Comme si cela ne suffisait pas, des créanciers qui détiennent pour plus de 750 millions US d’obligations ont retenu les services d’un cabinet d’avocats, Akin Gump Strauss Haur & Feld, parce qu’ils sont préoccupés. Une radiation boursière pourrait placer Azure en situation de défaillance auprès des détenteurs d’obligations. Ce scénario pourrait permettre à ces derniers de précipiter un remboursement des créances.

« Le comité a été formé pour discuter d’une solution équitable pour les investisseurs », a indiqué la firme, dans une déclaration envoyée par courriel à La Presse.

Selon Fitch, une radiation de la Bourse de New York pourrait être considérée comme une situation de défaillance si l’entreprise était incapable de présenter des états financiers audités dans les 60 jours après avoir reçu un avis des créanciers qui détiennent conjointement plus de 25 % des obligations en circulation.

« D’un coup, il faudrait que des centaines de millions de dollars soient remboursés, souligne M. Duguay.

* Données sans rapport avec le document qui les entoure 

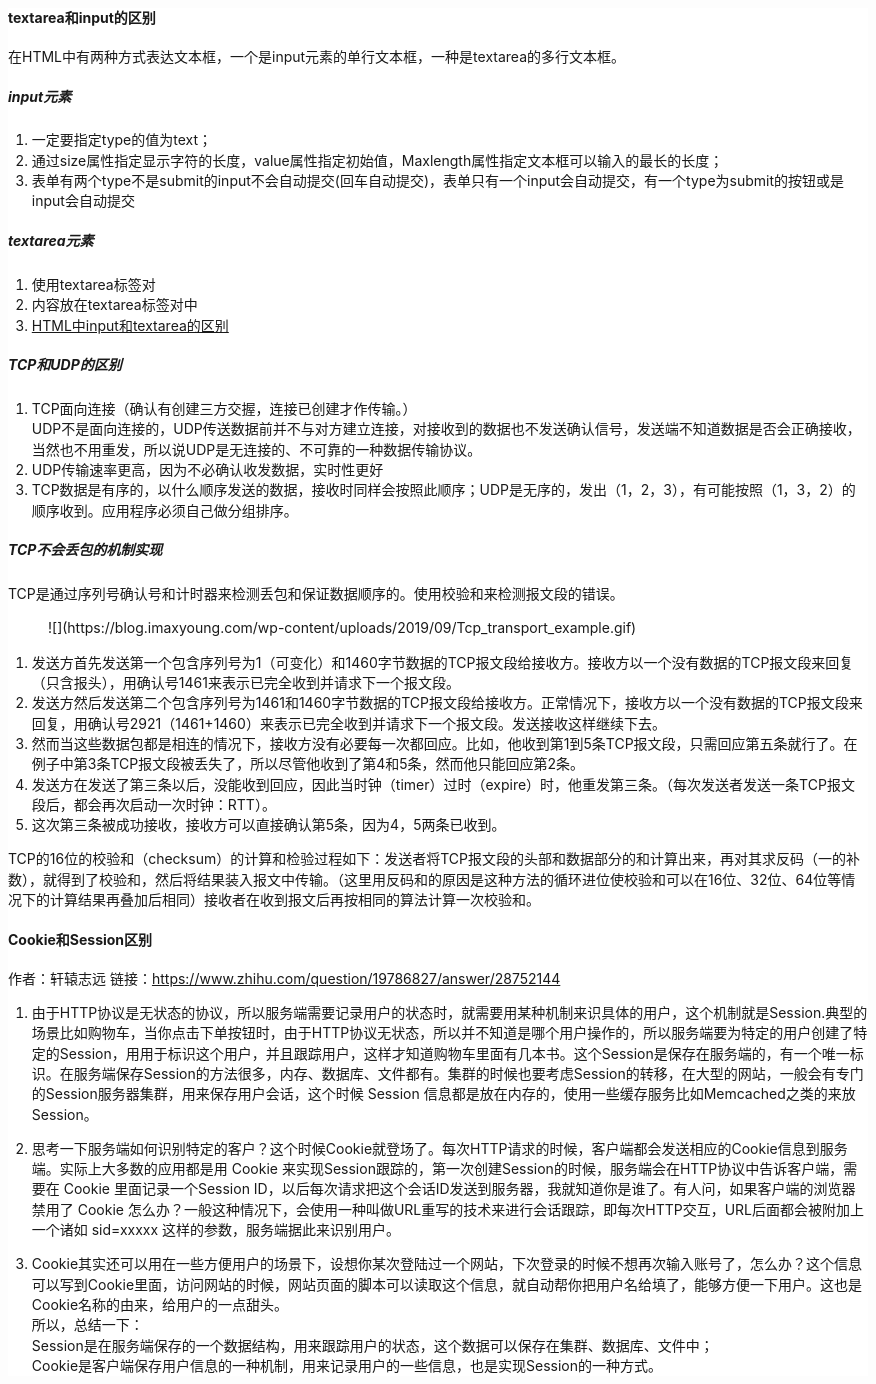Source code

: #### textarea和input的区别

在HTML中有两种方式表达文本框，一个是input元素的单行文本框，一种是textarea的多行文本框。

##### **input元素**

1. 一定要指定type的值为text；
2. 通过size属性指定显示字符的长度，value属性指定初始值，Maxlength属性指定文本框可以输入的最长的长度；
3. 表单有两个type不是submit的input不会自动提交(回车自动提交)，表单只有一个input会自动提交，有一个type为submit的按钮或是input会自动提交

##### **textarea元素**

1. 使用textarea标签对
2. 内容放在textarea标签对中
3. [HTML中input和textarea的区别](http://www.cnblogs.com/abcd1234/p/4709486.html)

##### TCP和UDP的区别

1. TCP面向连接（确认有创建三方交握，连接已创建才作传输。）  
  UDP不是面向连接的，UDP传送数据前并不与对方建立连接，对接收到的数据也不发送确认信号，发送端不知道数据是否会正确接收，当然也不用重发，所以说UDP是无连接的、不可靠的一种数据传输协议。
2. UDP传输速率更高，因为不必确认收发数据，实时性更好
3. TCP数据是有序的，以什么顺序发送的数据，接收时同样会按照此顺序；UDP是无序的，发出（1，2，3），有可能按照（1，3，2）的顺序收到。应用程序必须自己做分组排序。

##### TCP不会丢包的机制实现

TCP是通过序列号确认号和计时器来检测丢包和保证数据顺序的。使用校验和来检测报文段的错误。

<figure class="wp-block-image">![](https://blog.imaxyoung.com/wp-content/uploads/2019/09/Tcp_transport_example.gif)</figure>

1. 发送方首先发送第一个包含序列号为1（可变化）和1460字节数据的TCP报文段给接收方。接收方以一个没有数据的TCP报文段来回复（只含报头），用确认号1461来表示已完全收到并请求下一个报文段。
2. 发送方然后发送第二个包含序列号为1461和1460字节数据的TCP报文段给接收方。正常情况下，接收方以一个没有数据的TCP报文段来回复，用确认号2921（1461+1460）来表示已完全收到并请求下一个报文段。发送接收这样继续下去。
3. 然而当这些数据包都是相连的情况下，接收方没有必要每一次都回应。比如，他收到第1到5条TCP报文段，只需回应第五条就行了。在例子中第3条TCP报文段被丢失了，所以尽管他收到了第4和5条，然而他只能回应第2条。
4. 发送方在发送了第三条以后，没能收到回应，因此当时钟（timer）过时（expire）时，他重发第三条。（每次发送者发送一条TCP报文段后，都会再次启动一次时钟：RTT）。
5. 这次第三条被成功接收，接收方可以直接确认第5条，因为4，5两条已收到。

TCP的16位的校验和（checksum）的计算和检验过程如下：发送者将TCP报文段的头部和数据部分的和计算出来，再对其求反码（一的补数），就得到了校验和，然后将结果装入报文中传输。（这里用反码和的原因是这种方法的循环进位使校验和可以在16位、32位、64位等情况下的计算结果再叠加后相同）接收者在收到报文后再按相同的算法计算一次校验和。

#### Cookie和Session区别

作者：轩辕志远 链接：<https://www.zhihu.com/question/19786827/answer/28752144>

1. 由于HTTP协议是无状态的协议，所以服务端需要记录用户的状态时，就需要用某种机制来识具体的用户，这个机制就是Session.典型的场景比如购物车，当你点击下单按钮时，由于HTTP协议无状态，所以并不知道是哪个用户操作的，所以服务端要为特定的用户创建了特定的Session，用用于标识这个用户，并且跟踪用户，这样才知道购物车里面有几本书。这个Session是保存在服务端的，有一个唯一标识。在服务端保存Session的方法很多，内存、数据库、文件都有。集群的时候也要考虑Session的转移，在大型的网站，一般会有专门的Session服务器集群，用来保存用户会话，这个时候 Session 信息都是放在内存的，使用一些缓存服务比如Memcached之类的来放 Session。

1. 思考一下服务端如何识别特定的客户？这个时候Cookie就登场了。每次HTTP请求的时候，客户端都会发送相应的Cookie信息到服务端。实际上大多数的应用都是用 Cookie 来实现Session跟踪的，第一次创建Session的时候，服务端会在HTTP协议中告诉客户端，需要在 Cookie 里面记录一个Session ID，以后每次请求把这个会话ID发送到服务器，我就知道你是谁了。有人问，如果客户端的浏览器禁用了 Cookie 怎么办？一般这种情况下，会使用一种叫做URL重写的技术来进行会话跟踪，即每次HTTP交互，URL后面都会被附加上一个诸如 sid=xxxxx 这样的参数，服务端据此来识别用户。
2. Cookie其实还可以用在一些方便用户的场景下，设想你某次登陆过一个网站，下次登录的时候不想再次输入账号了，怎么办？这个信息可以写到Cookie里面，访问网站的时候，网站页面的脚本可以读取这个信息，就自动帮你把用户名给填了，能够方便一下用户。这也是Cookie名称的由来，给用户的一点甜头。  
  所以，总结一下：  
  Session是在服务端保存的一个数据结构，用来跟踪用户的状态，这个数据可以保存在集群、数据库、文件中；  
  Cookie是客户端保存用户信息的一种机制，用来记录用户的一些信息，也是实现Session的一种方式。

Peut-être que ces créanciers vont vouloir des garanties supplémentaires ou exiger d’autres choses. Ils pourraient vouloir devenir actionnaires, ce qui pourrait diluer la participation de la CDPQ. »

Même si 75 % des actions de l’entreprise sont contrôlées par la Caisse et le Régime de retraite des employés de l’Ontario (OMERS), l’institution québécoise a refusé, vendredi, de commenter les problèmes qui s’accumulent chez Azure puisqu’il s’agit d’une « société publique », affirme sa porte-parole, Kate Monfette.

Un nouveau chef de la direction doit entrer en poste à compter de lundi chez Azure.

En savoir plus
  • 22 %
    Participation du Régime de retraite des employés municipaux de l’Ontario (OMERS) dans Azure. L’institution est le deuxième actionnaire en importance.